The coat-color results of the mating trial indicated that the transplanted marrow's contribution to restoring fertility did not involve cells destined to becoming fertilizable eggs. To further investigate this observation, the MGH-Vincent researchers gave chemotherapy-treated females marrow from transgenic females that express a green fluorescent protein (GFP) marker only on germline cells, which are precursor cells involved in producing oocytes. Two months after the transplant, the researchers observed GFP-marked oocytes in immature follicles within recipient ovaries. However, donor-derived oocytes made up less than 2 percent of the total number of oocytes contained within follicles, and no mature follicles contained GFP-marked cells.

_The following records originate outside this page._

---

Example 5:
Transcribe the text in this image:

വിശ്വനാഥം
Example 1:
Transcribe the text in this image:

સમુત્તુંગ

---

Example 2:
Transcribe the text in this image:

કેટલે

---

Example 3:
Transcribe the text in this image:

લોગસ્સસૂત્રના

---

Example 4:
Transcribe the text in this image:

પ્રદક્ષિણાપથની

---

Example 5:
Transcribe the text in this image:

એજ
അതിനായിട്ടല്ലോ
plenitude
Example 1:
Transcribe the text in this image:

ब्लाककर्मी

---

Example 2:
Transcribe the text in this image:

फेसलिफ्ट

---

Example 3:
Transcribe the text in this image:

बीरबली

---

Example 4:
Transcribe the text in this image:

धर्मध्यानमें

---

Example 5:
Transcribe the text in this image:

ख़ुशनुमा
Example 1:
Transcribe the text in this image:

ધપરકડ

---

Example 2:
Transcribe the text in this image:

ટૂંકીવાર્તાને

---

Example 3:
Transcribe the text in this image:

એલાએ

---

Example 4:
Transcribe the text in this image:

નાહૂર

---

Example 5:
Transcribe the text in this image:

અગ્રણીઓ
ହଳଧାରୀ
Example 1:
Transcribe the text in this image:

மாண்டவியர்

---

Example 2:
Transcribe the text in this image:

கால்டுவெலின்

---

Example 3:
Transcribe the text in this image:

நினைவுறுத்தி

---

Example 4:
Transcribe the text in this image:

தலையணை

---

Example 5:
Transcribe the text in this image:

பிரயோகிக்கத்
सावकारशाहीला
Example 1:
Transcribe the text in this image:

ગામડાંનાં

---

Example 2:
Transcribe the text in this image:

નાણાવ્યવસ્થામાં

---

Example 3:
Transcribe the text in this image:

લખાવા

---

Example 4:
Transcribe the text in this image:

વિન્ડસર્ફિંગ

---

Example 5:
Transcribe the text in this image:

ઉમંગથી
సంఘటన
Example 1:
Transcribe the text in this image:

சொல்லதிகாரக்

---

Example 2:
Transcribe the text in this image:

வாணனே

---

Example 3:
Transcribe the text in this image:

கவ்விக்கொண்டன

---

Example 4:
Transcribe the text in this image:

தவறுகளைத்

Among the published reports raising objections to the previous work of Tilly's group - none of which actually attempted to duplicate those experiments - one theorized that GFP-marked cells observed in recipient ovaries in the 2005 Cell paper might be donor immune cells rather than oocytes. To address that conjecture, the MGH-Vincent team isolated immune cells from normal mice, from the germline-only GFP strain used in their experiments, and from a strain of mice expressing GFP in all cells. Careful analysis confirmed that no immune cells from the germline-only GFP strain contained the marker protein, making it highly unlikely that GFP-labeled cells in the ovaries of females receiving germline-only-labeled marrow were anything other than oocytes. This was further confirmed by experiments showing that isolated immune cells did not express the oocyte-specific marker genes previously used by Tilly's group to identify the marrow-derived oocytes.
Tilly and his colleague note that, since agents that protect fertility most likely would need to be given before chemotherapy to be effective, whatever the donor marrow contributes probably acts by restoring rather than preserving fertility. "Right now, we really don't know exactly what it is in marrow that restores recipient oocyte production and rescues long-term fertility. However, we do know without question that immature oocytes can be generated from cells in adult bone marrow, but they are probably not critical to the fertility rescue observed after the transplants."
Since the 2005 Cell paper, Tilly points out, three studies have been published by other groups showing that, similar to his team's work in females, bone marrow cells from adult male mice or from men can be coaxed to make immature sperm cells, both in lab dishes and after transplantation into the testes. "Clearly, something is going on here regarding the ability of stem cells in bone marrow to produce immature egg and sperm cells, and we need to figure out what it is," he says. Tilly is an associate professor of Obstetrics, Gynecology and Reproductive Biology at Harvard Medical School.